The report's authors, trust attorney Carol Kroch and financial analyst Sam Fraundorf, note that central bank intervention in financial markets has not only produced low inflation-adjusted returns, but has also narrowed return differences among asset classes–a trend they expect to persist.

But while the final results of current fiscal cliff negotiations in Washington remain unknown, the upward direction in tax rates is a certainty.

"… If you have been waiting to better position your investments, now is the time to make those improvements, since we do not think it will ever be cheaper from a tax standpoint to do so," Kroch and Fraundorf write.

Without a legislative fix, capital gains taxes are scheduled to rise from 15% to 20%; the tax on dividends will rise from to 15% to as high as 39.6%; the highest rate on income tax will rise from 35% to 39.6%; and the wealthiest taxpayers will pay an additional 3.8% rate on income tax and 0.9% on wages and self-employment income.

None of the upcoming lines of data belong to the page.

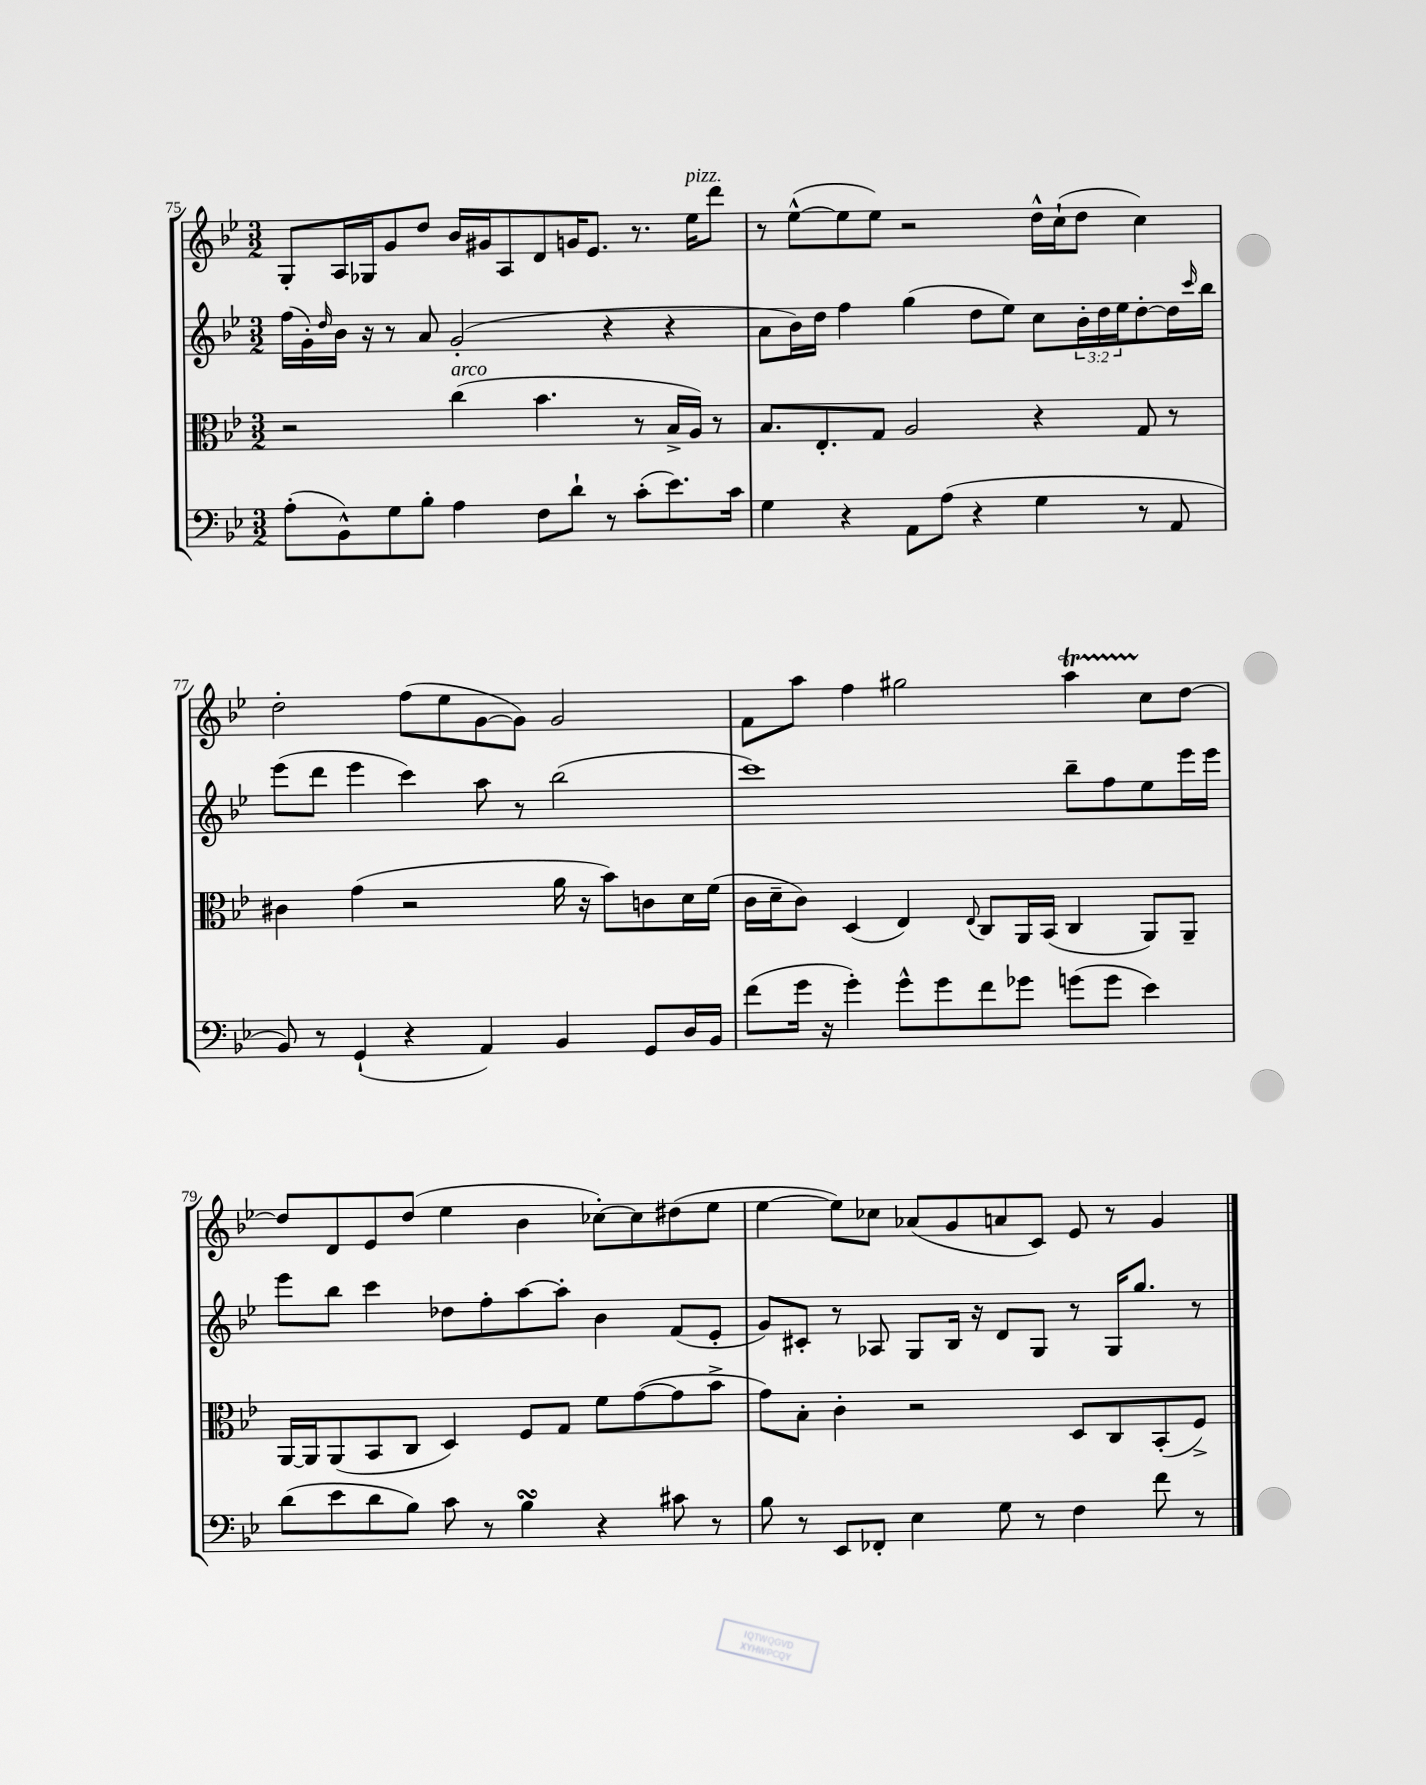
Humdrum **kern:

**kern	**kern	**kern	**kern
*staff4	*staff3	*staff2	*staff1
*clefF4	*clefC3	*clefG2	*clefG2
*k[b-e-]	*k[b-e-]	*k[b-e-]	*k[b-e-]
*M3/2	*M3/2	*M3/2	*M3/2
(8A'	2r	(16ff	8G'
.	.	16g')	.
.	.	16qqdd	.
8BB-^^)	.	16b-	16A
.	.	16r	16G-
8G	.	8r	8g
8B-'	.	8a	8dd
4A	(4cc	(2g'	16b-
.	.	.	16g#
.	.	.	8A
8F	4.b-	.	8d
8d`	.	.	16g
.	.	.	8.e-
8r	.	4r	.
(8c'	8r	.	8.r
8.e-)	16B-^	4r	.
.	16A)	.	16ee-
.	8r	.	8ddd
16c	.	.	.
=	=	=	=
4G	8.B-	8a	8r
.	.	16b-)	([8ee-^^
.	8.E-'	16dd	.
4r	.	4ff	8ee-]
.	8G	.	8ee-)
8AA	2A	(4gg	2r
(8A	.	.	.
4r	.	8dd	.
.	.	8ee-)	.
4G	4r	8cc	16dd^^
.	.	.	(16cc`
.	.	24b-'	8dd
.	.	24dd	.
.	.	24ee-	.
8r	8G	[8dd'	4cc)
8AA	8r	16dd]	.
.	.	16qqccc	.
.	.	16bb-	.
=	=	=	=
8BB-)	4c#	(8eee-	2dd'
8r	.	8ddd	.
(4GG`	(4g	4eee-	.
4r	2r	4ccc)	(8ff
.	.	.	8ee-
4AA)	.	8aa	[8g
.	.	8r	8g])
4BB-	16a	(2bb-	2g
.	16r	.	.
.	8b-)	.	.
8GG	8c	.	.
16D	16d	.	.
16BB-	(16f	.	.
=	=	=	=
(8f	16c	1ccc)	8f
.	16d~	.	.
16g	8c)	.	8aa
16r	.	.	.
4g')	(4D	.	4ff
8g^^	4E-)	.	2gg#
8g	.	.	.
.	8qqE-	.	.
8f	8C	.	.
8g-	16AA	.	.
.	(16BB-	.	.
(8g	4C	8bb-~	4aa
8g	.	8ff	.
4e-)	8AA)	8ee-	8cc
.	8AA~	16eee-	[8dd
.	.	16eee-	.
=	=	=	=
(8d	[16AA	8eee-	8dd]
.	16AA]	.	.
8e-	(8AA	8bb-	8d
8d	8BB-	4ccc	8e-
8B-)	8C	.	(8dd
8c	4D)	8dd-	4ee-
8r	.	8ff'	.
4B-	8F	[8aa	4b-
.	8G	8aa']	.
4r	8f	4b-	[8cc-')
.	([8g	.	8cc-]
8c#	8g]	(8f	(8dd#
8r	8b-^	8e-'	8ee-
=	=	=	=
8B-	8g)	8g)	[4ee-
8r	8B-'	8c#'	.
8EE-	4c'	8r	8ee-])
8FF-'	.	8A-	8cc-
4E-	2r	8G	(8a-
.	.	16B-	8g
.	.	16r	.
8G	.	8d	8a
8r	.	8G	8c)
4F	8D	8r	8e-
.	8C	16G	8r
.	.	8.gg	.
8f	(8BB-'	.	4g
8r	8F^)	8r	.
==	==	==	==
*-	*-	*-	*-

For those reasons, the Wilmington Trust report suggests that, generally speaking, high-net-worth clients will benefit from both realizing gains this year and deferring deductions until 2013.

But the report stresses that individuals need to "run the numbers," particularly since an itemized deduction phase-out for high-income earners is expected to be reinstated in 2013.

Not only will that rule limit the value of common deductions, but fiscal cliff negotiators are considering additional measures to cap deductions, such that deductions, unexpectedly, could have greater value to wealthy Americans this year than next.

The report also points out that accelerating income into 2012 will have the advantage of keeping some affluent individuals from falling under the new investment income surtax that kicks in in 2013 for families earning $250,000 or more.

The report's authors also highlight estate-planning issues and opportunities in the coming year, noting that in the remaining weeks of the year, a married couple still has the ability to transfer up to $10,240,000.

Barring congressional action, the current individual exemption of $5.12 million will drop to $1 million and the highest estate tax rate will rise from 35% to 55%. Kroch and Fraundorf therefore advise affluent households motivated to give to consult with legal experts on the appropriate gift (Delaware dynasty trust versus a QPRT, for example) and with investment experts on how best to fund the trust (i.e., which assets have the greatest appreciation potential).

Because of the time involved in estate planning, the report's authors advise clients to finalize any trust documents by early December.